1. This second appeal arises out of a suit brought by the plaintiff as the malik of the village to eject the defendants Nos. 1 to 4 as trespassers. We are now only concerned with defendant No. 4. The Munsif in the first Court held that the dependants had failed to prove any tenancy, or rather the plaintiffs's title as zemindar has been admitted and proved, and, therefore, gave a decree to the plaintiff. In appeal the learned Additional District Judge has held that the defendant, who is the widow of the original occupancy raiyat, has established her title to the disputed land as occupancy tenant and, therefore, the plaintiff's suit must fail.

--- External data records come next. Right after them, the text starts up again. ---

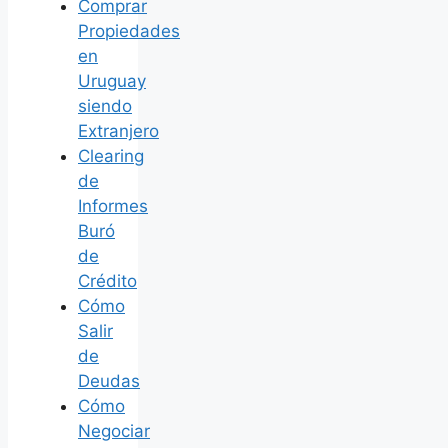
Comprar
Propiedades
en
Uruguay
siendo
Extranjero
Clearing
de
Informes
Buró
de
Crédito
Cómo
Salir
de
Deudas
Cómo
Negociar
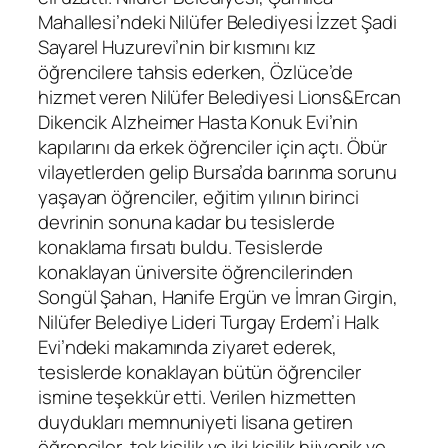
Mahallesi’ndeki Nilüfer Belediyesi İzzet Şadi
Sayarel Huzurevi’nin bir kısmını kız
öğrencilere tahsis ederken, Özlüce’de
hizmet veren Nilüfer Belediyesi Lions&Ercan
Dikencik Alzheimer Hasta Konuk Evi’nin
kapılarını da erkek öğrenciler için açtı. Öbür
vilayetlerden gelip Bursa’da barınma sorunu
yaşayan öğrenciler, eğitim yılının birinci
devrinin sonuna kadar bu tesislerde
konaklama fırsatı buldu. Tesislerde
konaklayan üniversite öğrencilerinden
Songül Şahan, Hanife Ergün ve İmran Girgin,
Nilüfer Belediye Lideri Turgay Erdem’i Halk
Evi’ndeki makamında ziyaret ederek,
tesislerde konaklayan bütün öğrenciler
ismine teşekkür etti. Verilen hizmetten
duydukları memnuniyeti lisana getiren
öğrenciler, tek kişilik ve iki kişilik hijyenik ve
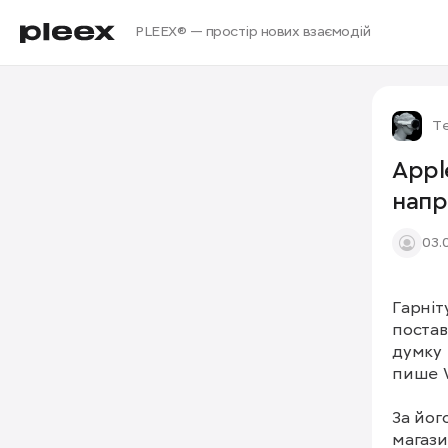
PLEEX® — простір нових взаємодій
Те
Appl
напр
03.
Гарніт
постав
думку 
пише W
За йог
магази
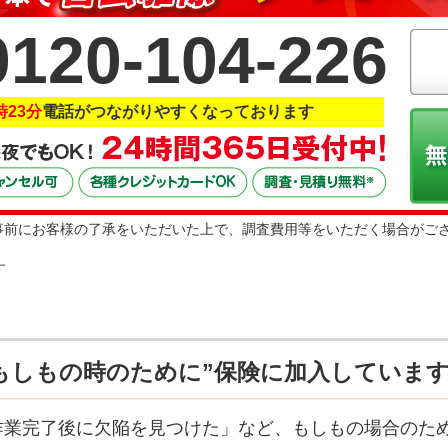
0120-104-226
時23分
電話がつながりやすくなっております
事前にお客様の了承をいただいた上で、調査費用等をいただく場合がご
盟店に対し
”もしもの時のために”保険に加入していま
作業完了後に欠陥を見つけた」など、もしもの場合のた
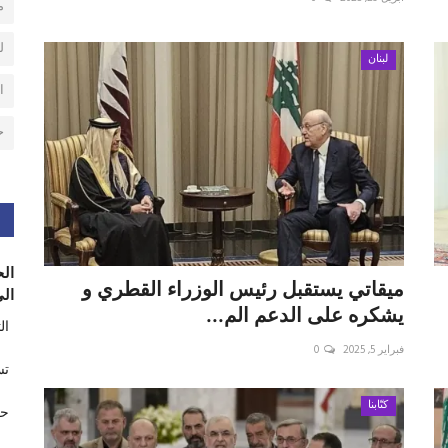
م
ل
لبنان
ا
ح
الح
ميقاتي يستقبل رئيس الوزراء القطري و
الى
يشكره على الدعم الم...
ال
فبراير 5, 2025
0
تس
كتّابنا
حر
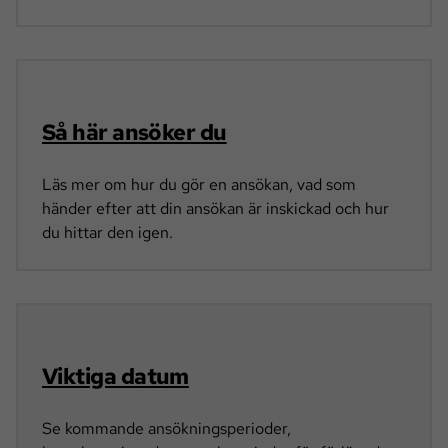
Så här ansöker du
Läs mer om hur du gör en ansökan, vad som
händer efter att din ansökan är inskickad och hur
du hittar den igen.
Viktiga datum
Se kommande ansökningsperioder,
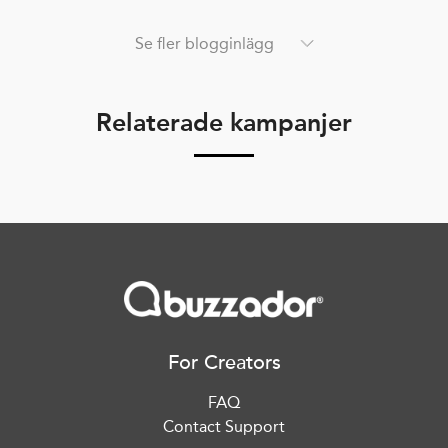
Se fler blogginlägg
Relaterade kampanjer
For Creators
FAQ
Contact Support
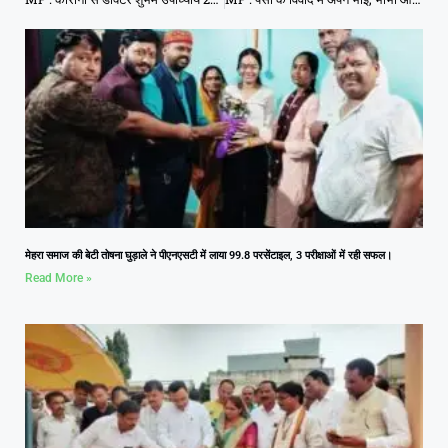
मेहरा समाज की बेटी तोषना घुड़ाले ने पीएनएसटी में लाया 99.8 परसेंटाइल, 3 परीक्षाओं में रही सफल।
Read More »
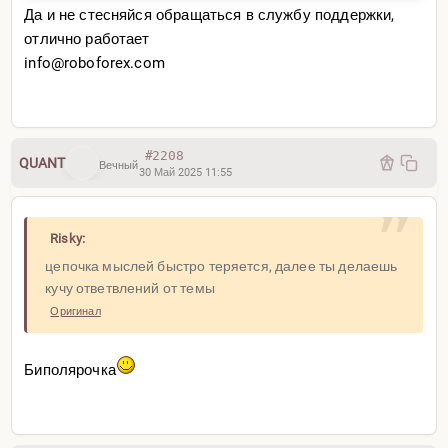
Да и не стесняйся обращаться в службу поддержки,
отлично работает
info@roboforex.com
#2208
QUANT
Вечный
30 Май 2025 11:55
Risky:
цепочка мыслей быстро теряется, далее ты делаешь
кучу ответвлений от темы
Оригинал
Биполярочка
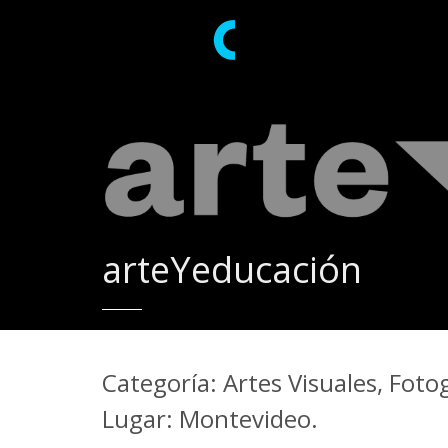
arteYeducación
Categoría: Artes Visuales, Foto
Lugar: Montevideo.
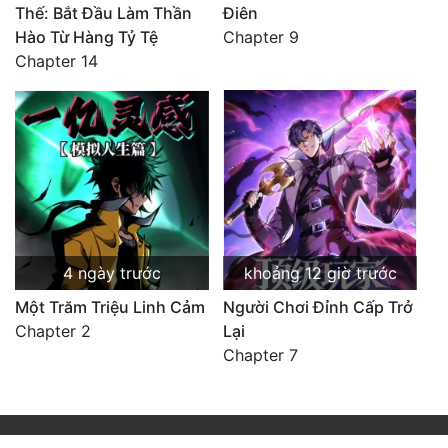
Thế: Bắt Đầu Làm Thần
Điên
Hào Từ Hàng Tỷ Tệ
Chapter 9
Chapter 14
4 ngày trước
khoảng 12 giờ trước
Một Trăm Triệu Linh Cảm
Người Chơi Đỉnh Cấp Trở
Chapter 2
Lại
Chapter 7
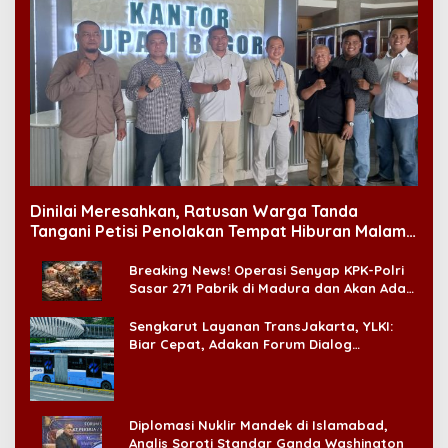
Dinilai Meresahkan, Ratusan Warga Tanda
Tangani Petisi Penolakan Tempat Hiburan Malam
di CitraLand
Breaking News! Operasi Senyap KPK-Polri
Sasar 271 Pabrik di Madura dan Akan Ada
‘Badai Pemeriksaan’
Sengkarut Layanan TransJakarta, YLKI:
Biar Cepat, Adakan Forum Dialog
Konsumen!
Diplomasi Nuklir Mandek di Islamabad,
Analis Soroti Standar Ganda Washington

2. It appears that the defendant No. 4 was the widow of the original tenant, Dular Chand, and in the view we take of the case it is unnecessary to consider the questions that have been incidentally argued, whether the holding of 1 bigha 18 cottahs forms a complete raiyati holding in the plaintiff's tukhta and whether there; is a custom of transferability in the village. We were at first inclined to think that these questions would have to be decided, but in the simple view of the case that the widow made a gift in absolute title and permanently to one Gajadhar Mahton, who enjoyed this piece of land and other portions of Dular Chand's holding for nearly three years, and that on his death the widow resumed these lands without any legal title whatever, certainly not as the heir of Gajadhar, it is difficult to see how the learned Judge's finding, that Sheoruttan as widow of Dular Chand has established her title to the disputed land, can be supported. By the bamliknama she lost all right to the land that she gave to Gajadhar, and she has, as the learned Judge rightly points out, now to show how she again became the tenant of the plaintiff. By merely occupying the land upon the death of Gajadhar without ostensible heirs she could not acquire any right of tenancy in this land. She is, therefore, in this view of the case a person who is upon the zemindar's land without any subsisting title and, therefore, liable to ejectment and it being found that plaintiff is sole landlord of the piece of land in suit, he is entitled to succeed.
3. In this view the appeal must be decreed. The judgment and decree of the lower Appellate Court must be set aside and those of the Munsif restored with costs in all Courts.